In [1]:
# %mkdir ../data
# !wget -O ../data/aclImdb_v1.tar.gz http://ai.stanford.edu/~amaas/data/sentiment/aclImdb_v1.tar.gz
# !tar -zxf ../data/aclImdb_v1.tar.gz -C ../data

In [1]:
import os
import glob

def read_imdb_data(data_dir='../data/aclImdb'):
    data = {}
    labels = {}
    
    for data_type in ['train', 'test']:
        data[data_type] = {}
        labels[data_type] = {}
        
        for sentiment in ['pos', 'neg']:
            data[data_type][sentiment] = []
            labels[data_type][sentiment] = []
            
            path = os.path.join(data_dir, data_type, sentiment, '*.txt')
            files = glob.glob(path)
            
            for f in files:
                with open(f) as review:
                    data[data_type][sentiment].append(review.read())
                    # Here we represent a positive review by '1' and a negative review by '0'
                    labels[data_type][sentiment].append(1 if sentiment == 'pos' else 0)
                    
            assert len(data[data_type][sentiment]) == len(labels[data_type][sentiment]), \
                    "{}/{} data size does not match labels size".format(data_type, sentiment)
                
    return data, labels

In [2]:
data, labels = read_imdb_data()
print("IMDB reviews: train = {} pos / {} neg, test = {} pos / {} neg".format(
            len(data['train']['pos']), len(data['train']['neg']),
            len(data['test']['pos']), len(data['test']['neg'])))

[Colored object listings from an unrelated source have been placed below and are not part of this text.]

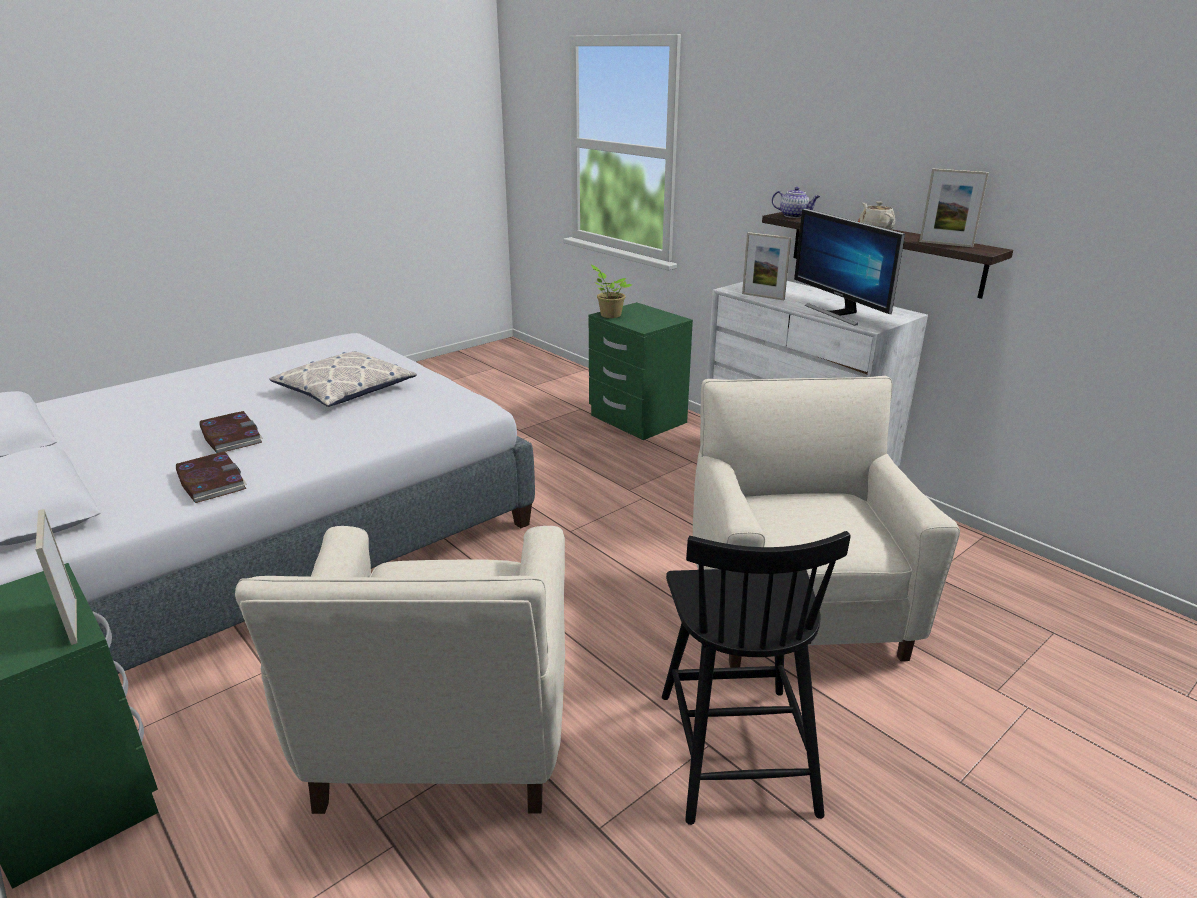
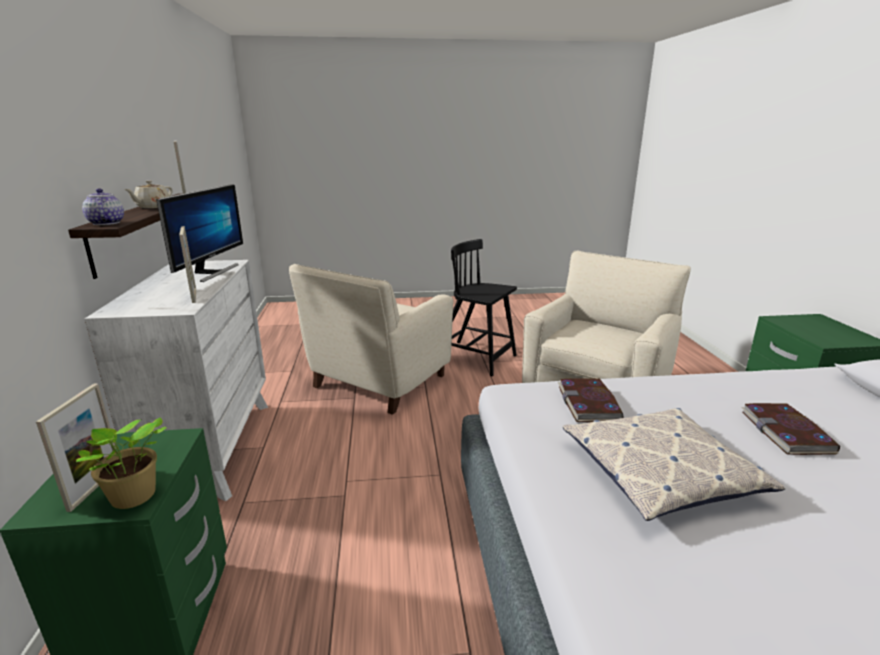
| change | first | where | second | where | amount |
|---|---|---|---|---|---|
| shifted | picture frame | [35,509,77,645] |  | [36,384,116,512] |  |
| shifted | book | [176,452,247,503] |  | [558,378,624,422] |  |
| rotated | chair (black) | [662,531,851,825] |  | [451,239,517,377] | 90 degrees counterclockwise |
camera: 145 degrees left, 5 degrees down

IMDB reviews: train = 12500 pos / 12500 neg, test = 12500 pos / 12500 neg


In [3]:
from sklearn.utils import shuffle

def prepare_imdb_data(data, labels):
    """Prepare training and test sets from IMDb movie reviews."""
    
    #Combine positive and negative reviews and labels
    data_train = data['train']['pos'] + data['train']['neg']
    data_test = data['test']['pos'] + data['test']['neg']
    labels_train = labels['train']['pos'] + labels['train']['neg']
    labels_test = labels['test']['pos'] + labels['test']['neg']
    
    #Shuffle reviews and corresponding labels within training and test sets
    data_train, labels_train = shuffle(data_train, labels_train)
    data_test, labels_test = shuffle(data_test, labels_test)
    
    # Return a unified training data, test data, training labels, test labets
    return data_train, data_test, labels_train, labels_test

In [4]:
train_X, test_X, train_y, test_y = prepare_imdb_data(data, labels)
print("IMDb reviews (combined): train = {}, test = {}".format(len(train_X), len(test_X)))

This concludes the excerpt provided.